The problem:
Examine every line of the listing below. Count those containing "eval" and state only the result.

*****

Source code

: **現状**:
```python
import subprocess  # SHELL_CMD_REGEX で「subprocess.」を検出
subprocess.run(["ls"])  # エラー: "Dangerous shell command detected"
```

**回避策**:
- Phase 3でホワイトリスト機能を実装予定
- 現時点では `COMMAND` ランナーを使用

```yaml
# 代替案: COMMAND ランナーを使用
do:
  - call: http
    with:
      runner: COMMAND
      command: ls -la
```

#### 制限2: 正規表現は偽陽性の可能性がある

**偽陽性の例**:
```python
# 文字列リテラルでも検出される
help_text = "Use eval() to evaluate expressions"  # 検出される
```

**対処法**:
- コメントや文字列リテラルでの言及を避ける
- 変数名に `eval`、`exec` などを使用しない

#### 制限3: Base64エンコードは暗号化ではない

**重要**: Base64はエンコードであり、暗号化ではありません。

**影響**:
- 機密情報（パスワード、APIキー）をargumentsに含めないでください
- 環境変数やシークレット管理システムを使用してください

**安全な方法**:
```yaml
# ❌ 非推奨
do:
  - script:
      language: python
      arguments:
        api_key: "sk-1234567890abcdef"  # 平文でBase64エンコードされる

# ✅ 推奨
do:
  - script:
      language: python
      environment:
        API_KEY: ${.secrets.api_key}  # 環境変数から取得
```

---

*****

Exercise answer:
2